When you find the line with "The AP is then" among the records below, reproduce it and each line after it exactly, ending with the line with "When not transmitting".

RECORDS TO PROCESS:
------------------------------------

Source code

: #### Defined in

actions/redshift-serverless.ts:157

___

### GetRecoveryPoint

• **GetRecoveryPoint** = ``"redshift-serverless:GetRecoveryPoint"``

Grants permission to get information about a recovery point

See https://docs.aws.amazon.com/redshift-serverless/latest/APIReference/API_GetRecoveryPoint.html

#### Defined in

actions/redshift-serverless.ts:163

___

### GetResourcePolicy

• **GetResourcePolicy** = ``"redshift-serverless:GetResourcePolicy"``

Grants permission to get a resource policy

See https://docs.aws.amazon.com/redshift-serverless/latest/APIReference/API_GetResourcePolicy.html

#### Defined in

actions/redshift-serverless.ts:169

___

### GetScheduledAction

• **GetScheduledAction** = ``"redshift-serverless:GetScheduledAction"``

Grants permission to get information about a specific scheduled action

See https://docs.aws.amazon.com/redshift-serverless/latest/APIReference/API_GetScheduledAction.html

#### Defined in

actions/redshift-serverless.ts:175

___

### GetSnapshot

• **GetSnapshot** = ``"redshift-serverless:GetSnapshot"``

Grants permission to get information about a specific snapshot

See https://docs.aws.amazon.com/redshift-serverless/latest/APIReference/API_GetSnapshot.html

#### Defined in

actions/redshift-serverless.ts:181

------------------------------------

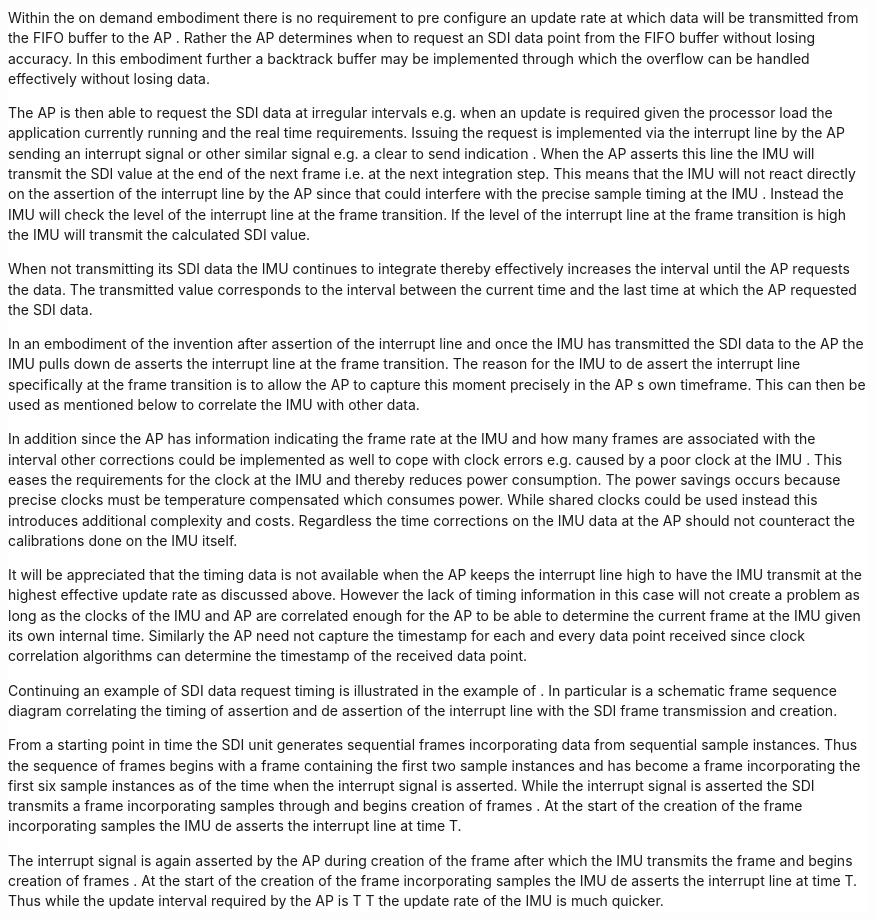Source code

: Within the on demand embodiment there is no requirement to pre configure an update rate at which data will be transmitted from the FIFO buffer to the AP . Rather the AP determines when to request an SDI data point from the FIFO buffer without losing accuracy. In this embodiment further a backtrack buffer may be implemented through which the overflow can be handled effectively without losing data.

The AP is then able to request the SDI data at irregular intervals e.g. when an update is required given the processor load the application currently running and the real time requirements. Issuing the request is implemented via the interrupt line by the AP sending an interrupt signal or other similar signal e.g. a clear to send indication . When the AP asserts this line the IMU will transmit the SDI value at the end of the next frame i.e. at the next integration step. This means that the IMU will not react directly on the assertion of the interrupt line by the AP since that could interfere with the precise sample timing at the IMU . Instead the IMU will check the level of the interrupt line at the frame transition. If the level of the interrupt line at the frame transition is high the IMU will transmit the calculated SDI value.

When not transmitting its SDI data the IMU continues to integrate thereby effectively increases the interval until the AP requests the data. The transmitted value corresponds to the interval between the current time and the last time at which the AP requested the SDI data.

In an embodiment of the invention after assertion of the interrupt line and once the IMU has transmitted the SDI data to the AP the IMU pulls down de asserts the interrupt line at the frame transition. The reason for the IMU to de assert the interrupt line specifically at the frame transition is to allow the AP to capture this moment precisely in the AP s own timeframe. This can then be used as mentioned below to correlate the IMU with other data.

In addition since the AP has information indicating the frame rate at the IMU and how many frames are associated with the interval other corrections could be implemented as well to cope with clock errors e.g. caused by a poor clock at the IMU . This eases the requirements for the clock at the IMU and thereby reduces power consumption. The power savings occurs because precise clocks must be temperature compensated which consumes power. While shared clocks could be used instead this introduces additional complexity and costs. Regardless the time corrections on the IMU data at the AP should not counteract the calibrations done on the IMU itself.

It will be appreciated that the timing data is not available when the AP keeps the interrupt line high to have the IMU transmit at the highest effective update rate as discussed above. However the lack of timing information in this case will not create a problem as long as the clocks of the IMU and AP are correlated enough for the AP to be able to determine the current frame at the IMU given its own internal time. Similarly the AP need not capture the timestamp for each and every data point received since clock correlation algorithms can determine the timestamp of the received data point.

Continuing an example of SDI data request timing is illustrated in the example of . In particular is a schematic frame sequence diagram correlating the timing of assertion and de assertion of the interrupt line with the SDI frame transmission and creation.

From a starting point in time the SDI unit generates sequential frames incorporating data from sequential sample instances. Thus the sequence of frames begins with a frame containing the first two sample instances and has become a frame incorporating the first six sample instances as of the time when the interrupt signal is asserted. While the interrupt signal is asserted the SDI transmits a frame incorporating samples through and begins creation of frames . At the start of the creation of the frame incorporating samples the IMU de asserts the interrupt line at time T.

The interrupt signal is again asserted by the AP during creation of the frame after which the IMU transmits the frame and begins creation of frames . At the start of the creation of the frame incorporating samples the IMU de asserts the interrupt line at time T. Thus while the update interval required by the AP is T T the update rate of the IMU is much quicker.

------------------------------------

YOUR SOLUTION:
The AP is then able to request the SDI data at irregular intervals e.g. when an update is required given the processor load the application currently running and the real time requirements. Issuing the request is implemented via the interrupt line by the AP sending an interrupt signal or other similar signal e.g. a clear to send indication . When the AP asserts this line the IMU will transmit the SDI value at the end of the next frame i.e. at the next integration step. This means that the IMU will not react directly on the assertion of the interrupt line by the AP since that could interfere with the precise sample timing at the IMU . Instead the IMU will check the level of the interrupt line at the frame transition. If the level of the interrupt line at the frame transition is high the IMU will transmit the calculated SDI value.

When not transmitting its SDI data the IMU continues to integrate thereby effectively increases the interval until the AP requests the data. The transmitted value corresponds to the interval between the current time and the last time at which the AP requested the SDI data.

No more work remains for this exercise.